Thank you for the acute appreciation of my argument.
I think you raised a very good point.
@John S Warren “what would it cost to pay off the debt today?”
This is surely impossible. The cost to pay off the Government Debt is surely the size of the Government debt. The money is in the economy, and would mean literally stealing everyone’s savings.
The only way it could be done is by some accountancy “fiddle” like the US $Trillion coin, https://en.wikipedia.org/wiki/Trillion-dollar_coin
But even so, the money in the economy will always be there, and accounted for, it’s just that we no longer pretend that it is a “debt”.
Agreed
“What would it cost to pay off?” is, as you correctly observe, a nonsense question with respect to National Debt; it cannot, will not and should not ever be “paid off”.
However, people DO talk about the size of the debt and the interest cost of servicing the debt and all I am trying to do is offer a simple way to calculate it in a way that is as similar as is possible to the way that folk might talk about their own debts.
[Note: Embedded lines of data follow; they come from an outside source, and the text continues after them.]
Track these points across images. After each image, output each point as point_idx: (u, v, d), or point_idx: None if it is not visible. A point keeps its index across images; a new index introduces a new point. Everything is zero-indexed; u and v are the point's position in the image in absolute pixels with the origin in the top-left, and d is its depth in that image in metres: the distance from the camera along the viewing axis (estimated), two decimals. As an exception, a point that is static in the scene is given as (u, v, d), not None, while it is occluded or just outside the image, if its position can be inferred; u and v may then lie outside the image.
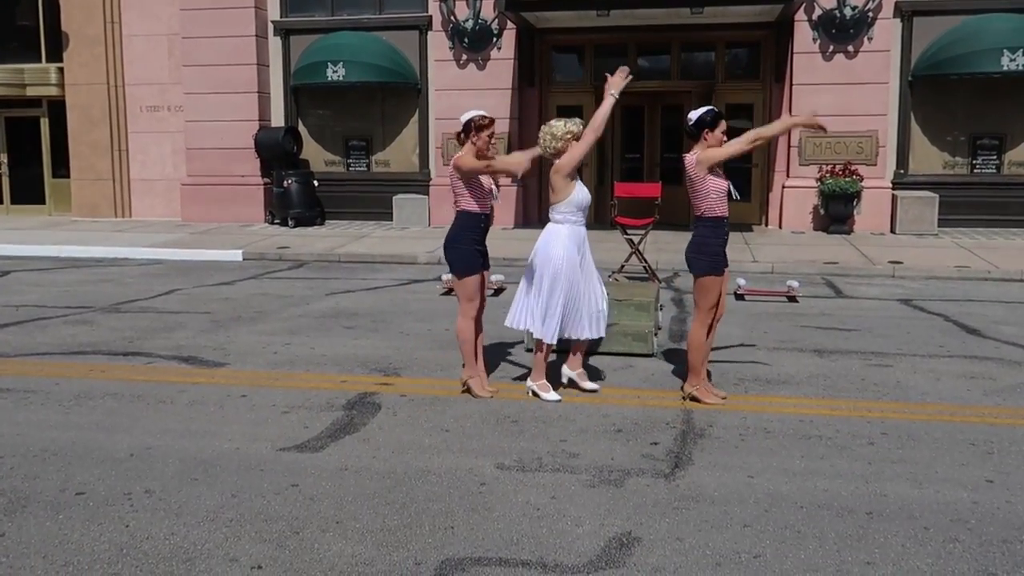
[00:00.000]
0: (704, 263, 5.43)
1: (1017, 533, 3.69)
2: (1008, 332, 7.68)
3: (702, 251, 5.42)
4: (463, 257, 5.62)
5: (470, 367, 5.77)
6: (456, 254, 5.63)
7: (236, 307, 8.92)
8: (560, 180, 5.49)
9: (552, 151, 5.49)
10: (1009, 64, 13.49)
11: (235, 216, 16.16)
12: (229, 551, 3.57)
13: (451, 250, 5.65)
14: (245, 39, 16.01)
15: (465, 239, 5.61)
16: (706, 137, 5.36)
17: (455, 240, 5.63)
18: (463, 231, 5.62)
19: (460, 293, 5.74)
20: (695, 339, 5.54)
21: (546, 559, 3.49)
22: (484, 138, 5.50)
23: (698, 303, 5.57)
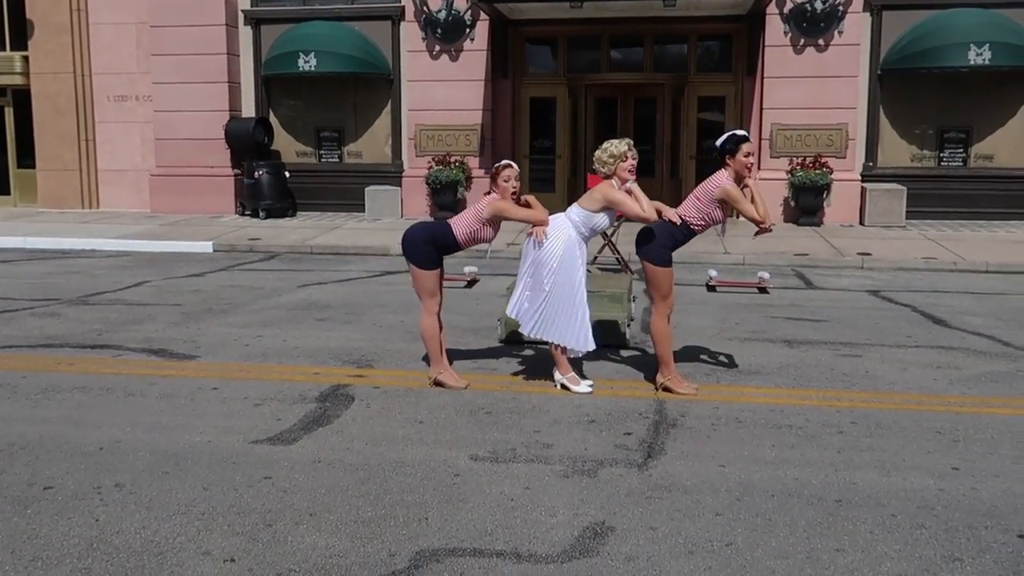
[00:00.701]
0: (659, 255, 5.49)
1: (982, 519, 3.76)
2: (974, 322, 7.80)
3: (661, 243, 5.50)
4: (423, 252, 5.64)
5: (436, 363, 5.77)
6: (416, 249, 5.64)
7: (207, 299, 8.84)
8: (600, 197, 5.50)
9: (602, 174, 5.56)
10: (975, 58, 13.68)
11: (205, 207, 15.98)
12: (201, 544, 3.54)
13: (414, 246, 5.65)
14: (215, 28, 15.81)
15: (428, 241, 5.63)
16: (728, 163, 5.45)
17: (416, 237, 5.65)
18: (429, 236, 5.64)
19: (422, 289, 5.74)
20: (659, 331, 5.57)
21: (520, 549, 3.50)
22: (500, 184, 5.58)
23: (654, 296, 5.64)
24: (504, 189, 5.60)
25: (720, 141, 5.54)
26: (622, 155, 5.45)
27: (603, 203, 5.50)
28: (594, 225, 5.58)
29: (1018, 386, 5.81)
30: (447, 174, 14.98)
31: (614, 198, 5.47)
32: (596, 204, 5.52)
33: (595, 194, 5.54)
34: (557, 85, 16.13)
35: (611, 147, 5.50)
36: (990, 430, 4.89)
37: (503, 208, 5.59)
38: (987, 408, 5.32)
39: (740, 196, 5.46)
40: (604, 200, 5.49)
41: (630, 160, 5.47)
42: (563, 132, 16.28)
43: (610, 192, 5.48)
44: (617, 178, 5.48)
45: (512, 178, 5.63)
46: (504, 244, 12.52)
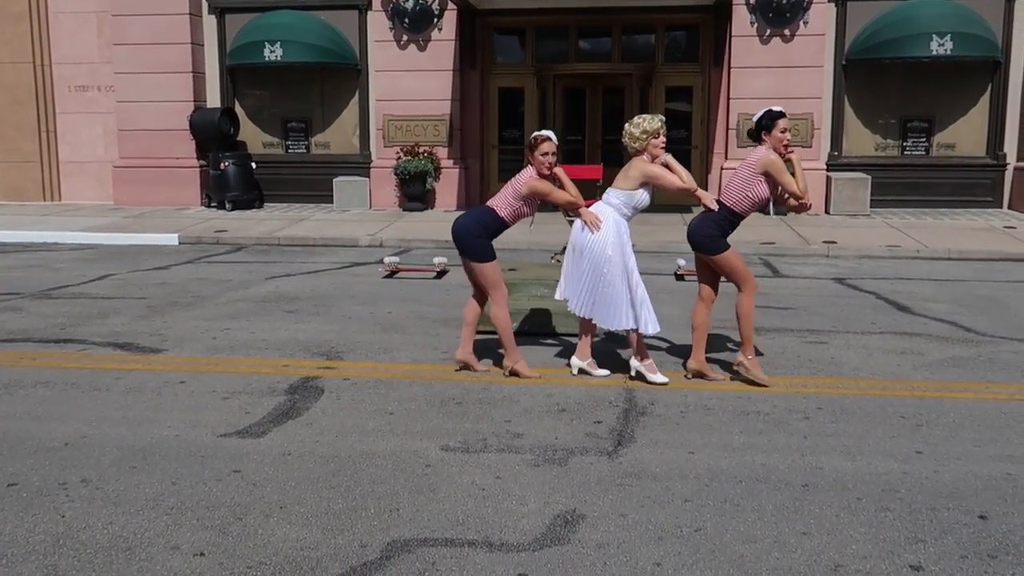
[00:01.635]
0: (709, 244, 5.47)
1: (944, 501, 3.84)
2: (936, 309, 7.94)
3: (707, 234, 5.47)
4: (481, 246, 5.61)
5: (513, 352, 5.72)
6: (473, 244, 5.61)
7: (173, 292, 8.73)
8: (637, 174, 5.45)
9: (632, 150, 5.50)
10: (937, 49, 13.87)
11: (170, 199, 15.77)
12: (170, 539, 3.51)
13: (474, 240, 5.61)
14: (178, 17, 15.58)
15: (484, 233, 5.61)
16: (765, 139, 5.45)
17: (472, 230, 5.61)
18: (483, 227, 5.62)
19: (488, 283, 5.67)
20: (743, 309, 5.52)
21: (491, 538, 3.51)
22: (538, 158, 5.53)
23: (734, 279, 5.56)
24: (540, 164, 5.55)
25: (756, 117, 5.53)
26: (655, 131, 5.41)
27: (640, 179, 5.44)
28: (636, 204, 5.52)
29: (979, 371, 5.93)
30: (416, 165, 14.92)
31: (652, 172, 5.42)
32: (634, 182, 5.45)
33: (631, 171, 5.47)
34: (525, 75, 16.11)
35: (644, 123, 5.42)
36: (952, 414, 4.99)
37: (542, 190, 5.55)
38: (949, 392, 5.42)
39: (783, 167, 5.40)
40: (642, 176, 5.43)
41: (662, 137, 5.43)
42: (532, 122, 16.24)
43: (647, 167, 5.42)
44: (648, 154, 5.44)
45: (550, 152, 5.55)
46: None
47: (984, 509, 3.76)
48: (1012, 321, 7.43)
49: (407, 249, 11.86)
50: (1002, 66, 14.51)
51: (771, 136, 5.44)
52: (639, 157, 5.47)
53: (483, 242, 5.62)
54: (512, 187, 5.64)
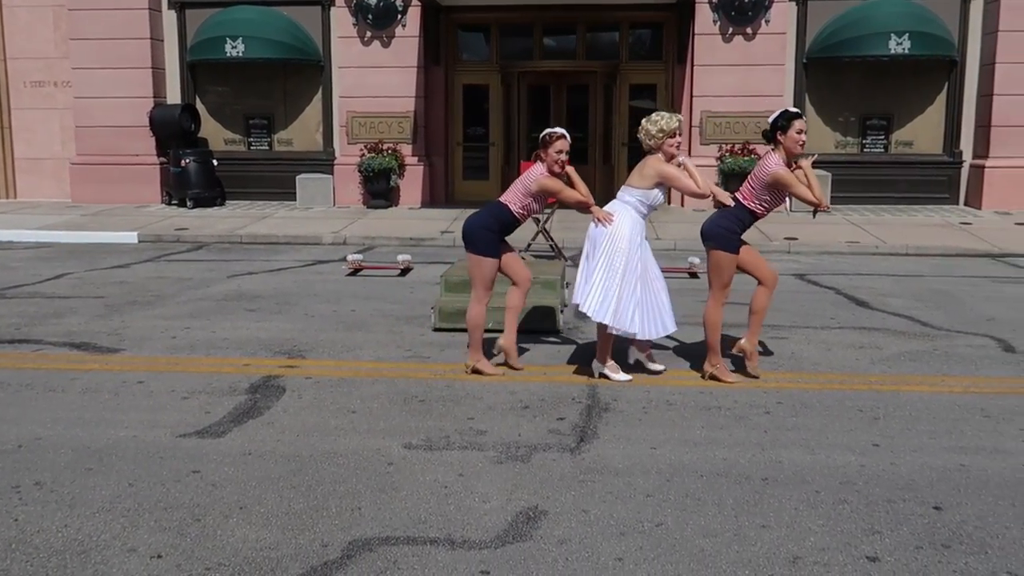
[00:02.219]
0: (725, 241, 5.42)
1: (900, 493, 3.90)
2: (894, 304, 8.07)
3: (727, 228, 5.44)
4: (485, 239, 5.57)
5: (476, 351, 5.70)
6: (477, 235, 5.58)
7: (132, 291, 8.60)
8: (652, 173, 5.39)
9: (647, 147, 5.46)
10: (896, 48, 14.10)
11: (130, 197, 15.52)
12: (127, 541, 3.46)
13: (477, 234, 5.58)
14: (137, 12, 15.33)
15: (492, 228, 5.58)
16: (780, 140, 5.40)
17: (480, 225, 5.59)
18: (492, 220, 5.59)
19: (479, 278, 5.63)
20: (711, 319, 5.50)
21: (454, 536, 3.50)
22: (551, 155, 5.51)
23: (712, 282, 5.54)
24: (553, 161, 5.53)
25: (772, 118, 5.47)
26: (671, 131, 5.36)
27: (656, 178, 5.38)
28: (652, 202, 5.46)
29: (935, 364, 6.03)
30: (380, 162, 14.84)
31: (668, 173, 5.37)
32: (650, 180, 5.40)
33: (646, 170, 5.42)
34: (490, 72, 16.10)
35: (662, 121, 5.37)
36: (908, 407, 5.07)
37: (552, 188, 5.53)
38: (906, 386, 5.51)
39: (792, 180, 5.36)
40: (657, 176, 5.37)
41: (679, 137, 5.40)
42: (496, 119, 16.26)
43: (662, 167, 5.38)
44: (663, 152, 5.41)
45: (564, 151, 5.53)
46: (438, 232, 12.49)
47: (939, 500, 3.83)
48: (967, 315, 7.57)
49: (371, 247, 11.80)
50: (958, 65, 14.78)
51: (786, 137, 5.36)
52: (654, 156, 5.43)
53: (489, 234, 5.58)
54: (522, 183, 5.62)
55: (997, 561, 3.30)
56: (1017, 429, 4.72)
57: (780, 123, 5.40)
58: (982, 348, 6.46)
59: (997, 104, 14.36)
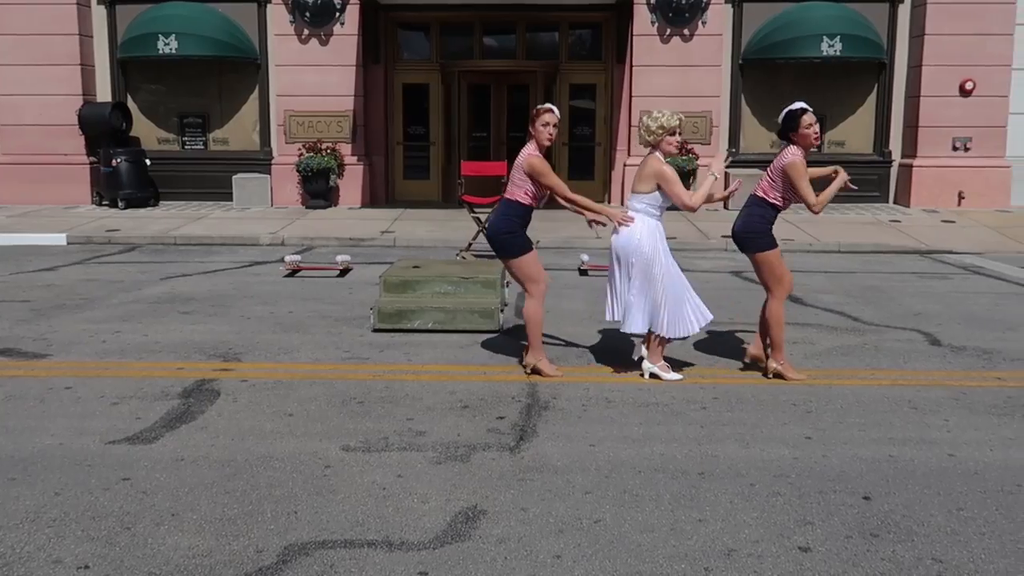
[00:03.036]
0: (761, 241, 5.46)
1: (832, 484, 3.99)
2: (827, 300, 8.26)
3: (757, 230, 5.46)
4: (513, 243, 5.51)
5: (537, 351, 5.62)
6: (506, 242, 5.52)
7: (60, 294, 8.34)
8: (651, 172, 5.36)
9: (645, 143, 5.44)
10: (827, 50, 14.44)
11: (58, 197, 15.05)
12: (52, 552, 3.35)
13: (505, 236, 5.52)
14: (65, 7, 14.87)
15: (516, 224, 5.51)
16: (794, 139, 5.40)
17: (504, 227, 5.53)
18: (512, 219, 5.53)
19: (526, 277, 5.56)
20: (776, 315, 5.54)
21: (392, 538, 3.47)
22: (539, 128, 5.45)
23: (769, 282, 5.56)
24: (539, 134, 5.46)
25: (781, 120, 5.46)
26: (671, 129, 5.34)
27: (655, 179, 5.35)
28: (661, 203, 5.43)
29: (865, 358, 6.19)
30: (319, 161, 14.66)
31: (664, 174, 5.32)
32: (650, 183, 5.37)
33: (645, 171, 5.39)
34: (430, 71, 16.04)
35: (662, 118, 5.34)
36: (840, 400, 5.19)
37: (540, 169, 5.44)
38: (837, 380, 5.64)
39: (802, 173, 5.35)
40: (655, 176, 5.34)
41: (679, 135, 5.39)
42: (437, 119, 16.21)
43: (660, 167, 5.34)
44: (661, 151, 5.39)
45: (551, 124, 5.47)
46: (378, 232, 12.39)
47: (868, 490, 3.92)
48: (896, 310, 7.79)
49: (310, 247, 11.65)
50: (887, 67, 15.21)
51: (798, 134, 5.39)
52: (654, 155, 5.41)
53: (515, 237, 5.53)
54: (517, 169, 5.54)
55: (923, 548, 3.40)
56: (942, 420, 4.87)
57: (789, 123, 5.42)
58: (910, 342, 6.65)
59: (924, 105, 14.81)
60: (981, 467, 4.20)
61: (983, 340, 6.70)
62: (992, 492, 3.91)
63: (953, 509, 3.74)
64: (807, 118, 5.39)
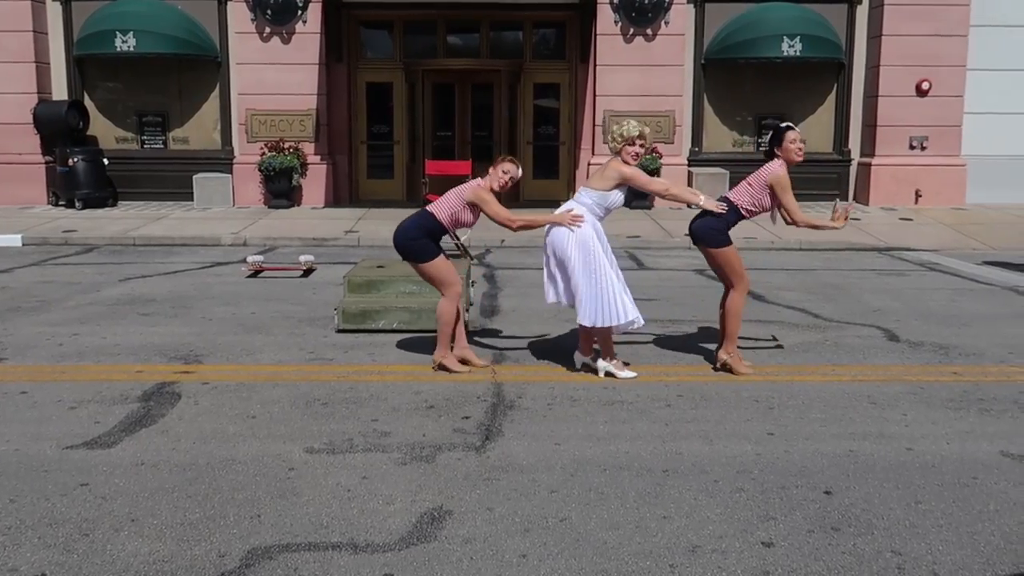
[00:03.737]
0: (714, 237, 5.64)
1: (793, 479, 4.04)
2: (788, 297, 8.36)
3: (714, 227, 5.64)
4: (420, 246, 5.59)
5: (443, 347, 5.70)
6: (410, 246, 5.60)
7: (14, 296, 8.16)
8: (614, 175, 5.45)
9: (611, 149, 5.54)
10: (788, 50, 14.62)
11: (12, 198, 14.75)
12: (7, 560, 3.27)
13: (410, 243, 5.60)
14: (18, 3, 14.57)
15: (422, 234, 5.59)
16: (779, 154, 5.63)
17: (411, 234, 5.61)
18: (421, 230, 5.60)
19: (437, 280, 5.66)
20: (734, 306, 5.70)
21: (357, 540, 3.45)
22: (499, 172, 5.57)
23: (731, 277, 5.73)
24: (495, 178, 5.57)
25: (769, 138, 5.76)
26: (630, 139, 5.43)
27: (617, 180, 5.45)
28: (609, 204, 5.51)
29: (825, 354, 6.28)
30: (281, 160, 14.52)
31: (628, 173, 5.44)
32: (610, 182, 5.46)
33: (607, 171, 5.48)
34: (394, 70, 15.96)
35: (624, 128, 5.46)
36: (801, 396, 5.26)
37: (484, 198, 5.54)
38: (799, 376, 5.71)
39: (787, 186, 5.62)
40: (619, 177, 5.44)
41: (637, 146, 5.45)
42: (400, 118, 16.14)
43: (623, 168, 5.45)
44: (621, 158, 5.48)
45: (511, 173, 5.60)
46: (342, 232, 12.31)
47: (829, 485, 3.98)
48: (855, 307, 7.91)
49: (272, 247, 11.54)
50: (846, 67, 15.44)
51: (783, 149, 5.61)
52: (616, 158, 5.52)
53: (421, 242, 5.61)
54: (457, 192, 5.65)
55: (883, 541, 3.45)
56: (900, 415, 4.96)
57: (775, 139, 5.68)
58: (869, 338, 6.76)
59: (882, 105, 15.06)
60: (938, 460, 4.28)
61: (940, 335, 6.83)
62: (949, 485, 3.98)
63: (911, 502, 3.80)
64: (791, 135, 5.67)
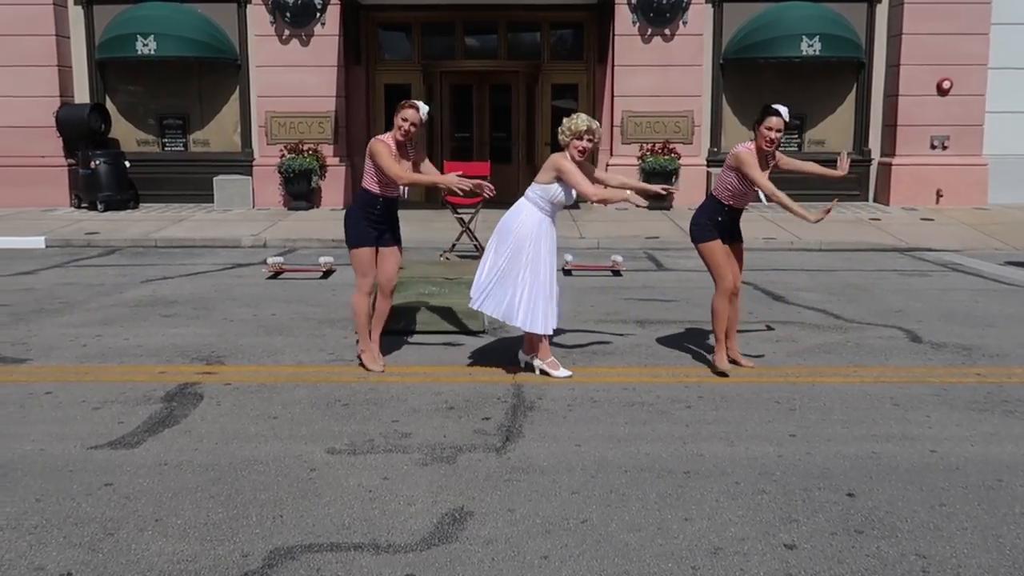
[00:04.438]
0: (696, 232, 5.68)
1: (816, 481, 4.01)
2: (808, 298, 8.31)
3: (697, 222, 5.71)
4: (351, 229, 5.64)
5: (362, 341, 5.76)
6: (348, 226, 5.66)
7: (39, 298, 8.25)
8: (551, 167, 5.46)
9: (561, 142, 5.53)
10: (807, 49, 14.53)
11: (36, 200, 14.90)
12: (34, 560, 3.31)
13: (346, 223, 5.68)
14: (41, 7, 14.72)
15: (359, 214, 5.63)
16: (756, 130, 5.57)
17: (348, 214, 5.70)
18: (358, 208, 5.66)
19: (355, 268, 5.70)
20: (713, 308, 5.74)
21: (378, 540, 3.46)
22: (398, 120, 5.49)
23: (711, 275, 5.77)
24: (397, 127, 5.51)
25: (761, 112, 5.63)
26: (578, 134, 5.43)
27: (553, 172, 5.44)
28: (551, 198, 5.49)
29: (847, 356, 6.23)
30: (300, 162, 14.59)
31: (562, 166, 5.41)
32: (548, 175, 5.47)
33: (547, 164, 5.51)
34: (412, 71, 15.99)
35: (573, 123, 5.46)
36: (823, 398, 5.22)
37: (375, 150, 5.50)
38: (820, 377, 5.67)
39: (751, 163, 5.47)
40: (554, 169, 5.43)
41: (584, 141, 5.43)
42: (419, 119, 16.14)
43: (560, 161, 5.44)
44: (569, 151, 5.48)
45: (410, 121, 5.49)
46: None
47: (852, 487, 3.95)
48: (877, 308, 7.85)
49: (292, 249, 11.59)
50: (866, 67, 15.32)
51: (758, 131, 5.55)
52: (561, 152, 5.52)
53: (350, 227, 5.66)
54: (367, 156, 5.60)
55: (907, 544, 3.43)
56: (924, 416, 4.91)
57: (758, 115, 5.58)
58: (891, 339, 6.70)
59: (902, 104, 14.93)
60: (962, 462, 4.24)
61: (963, 336, 6.77)
62: (974, 487, 3.95)
63: (936, 505, 3.77)
64: (772, 120, 5.51)
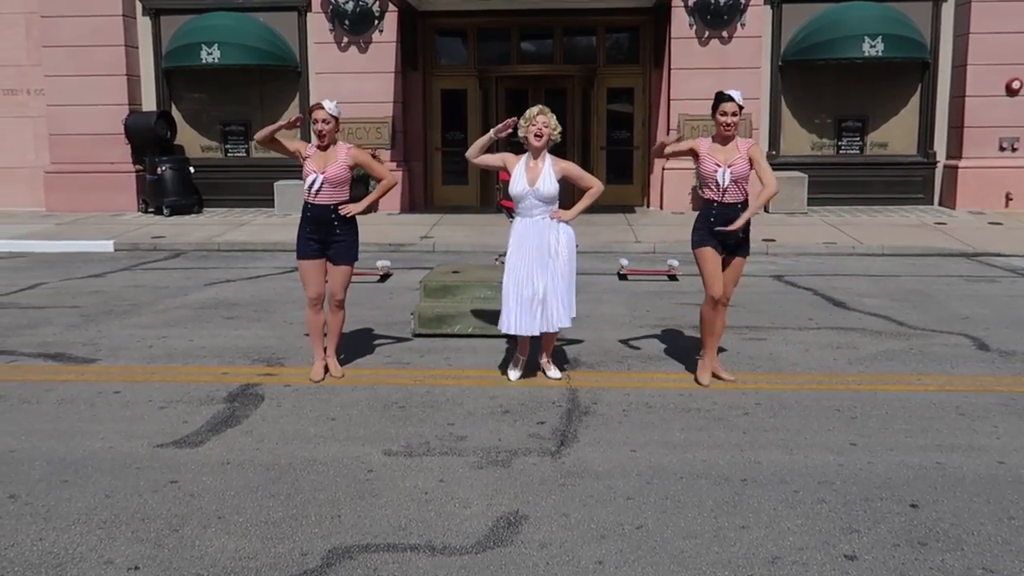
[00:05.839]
0: (692, 237, 5.65)
1: (877, 491, 3.93)
2: (870, 304, 8.14)
3: (694, 227, 5.63)
4: (297, 241, 5.88)
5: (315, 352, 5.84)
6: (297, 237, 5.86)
7: (107, 300, 8.52)
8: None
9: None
10: (869, 50, 14.23)
11: (105, 205, 15.38)
12: (103, 553, 3.42)
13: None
14: (111, 19, 15.21)
15: (300, 225, 5.86)
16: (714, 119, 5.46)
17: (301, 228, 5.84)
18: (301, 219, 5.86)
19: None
20: (700, 314, 5.71)
21: (434, 542, 3.49)
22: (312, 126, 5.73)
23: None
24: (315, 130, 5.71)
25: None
26: (531, 119, 5.59)
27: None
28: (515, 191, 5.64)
29: (910, 363, 6.09)
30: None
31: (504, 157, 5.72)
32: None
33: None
34: (468, 77, 16.10)
35: (527, 111, 5.63)
36: (885, 406, 5.11)
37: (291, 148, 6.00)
38: (882, 385, 5.55)
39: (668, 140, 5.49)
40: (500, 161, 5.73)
41: (535, 125, 5.55)
42: (474, 124, 16.25)
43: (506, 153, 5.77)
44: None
45: (320, 120, 5.72)
46: (417, 238, 12.46)
47: (915, 498, 3.86)
48: (941, 314, 7.65)
49: (350, 253, 11.73)
50: (931, 67, 14.95)
51: (715, 119, 5.40)
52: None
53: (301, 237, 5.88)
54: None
55: (973, 558, 3.34)
56: (991, 426, 4.78)
57: (713, 103, 5.39)
58: (957, 347, 6.53)
59: (969, 105, 14.53)
60: (1032, 475, 4.12)
61: (1033, 345, 6.56)
62: (1044, 501, 3.83)
63: (1004, 518, 3.66)
64: (724, 106, 5.30)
IE. Interest is as closely linked to actual cash flows as possible; size in “market value”
Do size and interest cost matter? Yes, they certainly do…. but not in the way most people think (ie. can I afford the monthly payments? will I ever be able to pay it back? etc.)
Size matters only in that it is (size) x (interest rate) that determines the cash spend by government (to pay gilt holders). This money can always be paid but it is a cash injection into the economy that may need to be drained by taxation/(more) gilt issuance if it is deemed inflationary. If done by taxation this could easily end up being a transfer from workers to rentiers unless action is taken.
I think the focus on capacity to pay is key – and you have been useful there.
As I understand it, selling and buying govenment bonds has no actual effect on government spending and does not constrian in any practical way.